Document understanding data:
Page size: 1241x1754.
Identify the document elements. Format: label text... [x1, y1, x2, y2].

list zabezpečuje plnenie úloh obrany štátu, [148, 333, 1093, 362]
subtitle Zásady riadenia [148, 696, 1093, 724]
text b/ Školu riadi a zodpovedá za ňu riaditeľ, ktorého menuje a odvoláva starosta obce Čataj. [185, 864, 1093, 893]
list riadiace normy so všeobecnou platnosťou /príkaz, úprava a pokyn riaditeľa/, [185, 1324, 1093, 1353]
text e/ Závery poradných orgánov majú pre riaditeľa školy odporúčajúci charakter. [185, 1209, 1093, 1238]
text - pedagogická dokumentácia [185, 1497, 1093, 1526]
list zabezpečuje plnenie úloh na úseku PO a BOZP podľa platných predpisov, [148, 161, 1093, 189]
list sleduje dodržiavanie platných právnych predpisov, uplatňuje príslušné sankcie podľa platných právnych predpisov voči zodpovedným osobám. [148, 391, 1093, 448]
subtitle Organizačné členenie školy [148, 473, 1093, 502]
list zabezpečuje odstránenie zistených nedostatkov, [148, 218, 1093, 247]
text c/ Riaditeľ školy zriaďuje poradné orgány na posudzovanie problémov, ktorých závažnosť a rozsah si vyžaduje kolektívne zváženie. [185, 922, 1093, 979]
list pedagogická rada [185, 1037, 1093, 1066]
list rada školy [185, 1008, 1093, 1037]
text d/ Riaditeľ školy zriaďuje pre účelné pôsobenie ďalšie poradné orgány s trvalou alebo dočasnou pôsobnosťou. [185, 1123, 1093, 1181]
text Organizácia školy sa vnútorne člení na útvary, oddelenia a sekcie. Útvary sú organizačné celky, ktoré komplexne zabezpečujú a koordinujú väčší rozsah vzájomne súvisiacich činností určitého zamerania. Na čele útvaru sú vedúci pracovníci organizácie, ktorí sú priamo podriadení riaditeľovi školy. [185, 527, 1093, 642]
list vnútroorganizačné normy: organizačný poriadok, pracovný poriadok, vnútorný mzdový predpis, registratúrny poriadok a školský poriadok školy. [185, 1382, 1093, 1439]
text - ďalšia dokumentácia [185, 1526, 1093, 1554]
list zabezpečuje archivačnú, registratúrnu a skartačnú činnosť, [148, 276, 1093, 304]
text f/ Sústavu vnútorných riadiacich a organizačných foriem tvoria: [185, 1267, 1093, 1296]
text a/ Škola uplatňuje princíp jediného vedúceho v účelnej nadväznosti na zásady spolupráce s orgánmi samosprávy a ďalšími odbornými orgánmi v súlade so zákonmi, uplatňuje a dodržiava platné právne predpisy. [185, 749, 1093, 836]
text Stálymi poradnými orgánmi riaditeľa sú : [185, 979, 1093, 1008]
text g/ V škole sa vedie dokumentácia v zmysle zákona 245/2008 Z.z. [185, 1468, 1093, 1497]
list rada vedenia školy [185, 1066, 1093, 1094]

| Job item |
Your task is to copy every record exactly.

| Answer box |
Page size: 1241x1754.
Identify the document elements. Format: label text... [x1, y1, x2, y2].

list zabezpečuje plnenie úloh obrany štátu, [148, 333, 1093, 362]
subtitle Zásady riadenia [148, 696, 1093, 724]
text b/ Školu riadi a zodpovedá za ňu riaditeľ, ktorého menuje a odvoláva starosta obce Čataj. [185, 864, 1093, 893]
list riadiace normy so všeobecnou platnosťou /príkaz, úprava a pokyn riaditeľa/, [185, 1324, 1093, 1353]
text e/ Závery poradných orgánov majú pre riaditeľa školy odporúčajúci charakter. [185, 1209, 1093, 1238]
text - pedagogická dokumentácia [185, 1497, 1093, 1526]
list zabezpečuje plnenie úloh na úseku PO a BOZP podľa platných predpisov, [148, 161, 1093, 189]
list sleduje dodržiavanie platných právnych predpisov, uplatňuje príslušné sankcie podľa platných právnych predpisov voči zodpovedným osobám. [148, 391, 1093, 448]
subtitle Organizačné členenie školy [148, 473, 1093, 502]
list zabezpečuje odstránenie zistených nedostatkov, [148, 218, 1093, 247]
text c/ Riaditeľ školy zriaďuje poradné orgány na posudzovanie problémov, ktorých závažnosť a rozsah si vyžaduje kolektívne zváženie. [185, 922, 1093, 979]
list pedagogická rada [185, 1037, 1093, 1066]
list rada školy [185, 1008, 1093, 1037]
text d/ Riaditeľ školy zriaďuje pre účelné pôsobenie ďalšie poradné orgány s trvalou alebo dočasnou pôsobnosťou. [185, 1123, 1093, 1181]
text Organizácia školy sa vnútorne člení na útvary, oddelenia a sekcie. Útvary sú organizačné celky, ktoré komplexne zabezpečujú a koordinujú väčší rozsah vzájomne súvisiacich činností určitého zamerania. Na čele útvaru sú vedúci pracovníci organizácie, ktorí sú priamo podriadení riaditeľovi školy. [185, 527, 1093, 642]
list vnútroorganizačné normy: organizačný poriadok, pracovný poriadok, vnútorný mzdový predpis, registratúrny poriadok a školský poriadok školy. [185, 1382, 1093, 1439]
text - ďalšia dokumentácia [185, 1526, 1093, 1554]
list zabezpečuje archivačnú, registratúrnu a skartačnú činnosť, [148, 276, 1093, 304]
text f/ Sústavu vnútorných riadiacich a organizačných foriem tvoria: [185, 1267, 1093, 1296]
text a/ Škola uplatňuje princíp jediného vedúceho v účelnej nadväznosti na zásady spolupráce s orgánmi samosprávy a ďalšími odbornými orgánmi v súlade so zákonmi, uplatňuje a dodržiava platné právne predpisy. [185, 749, 1093, 836]
text Stálymi poradnými orgánmi riaditeľa sú : [185, 979, 1093, 1008]
text g/ V škole sa vedie dokumentácia v zmysle zákona 245/2008 Z.z. [185, 1468, 1093, 1497]
list rada vedenia školy [185, 1066, 1093, 1094]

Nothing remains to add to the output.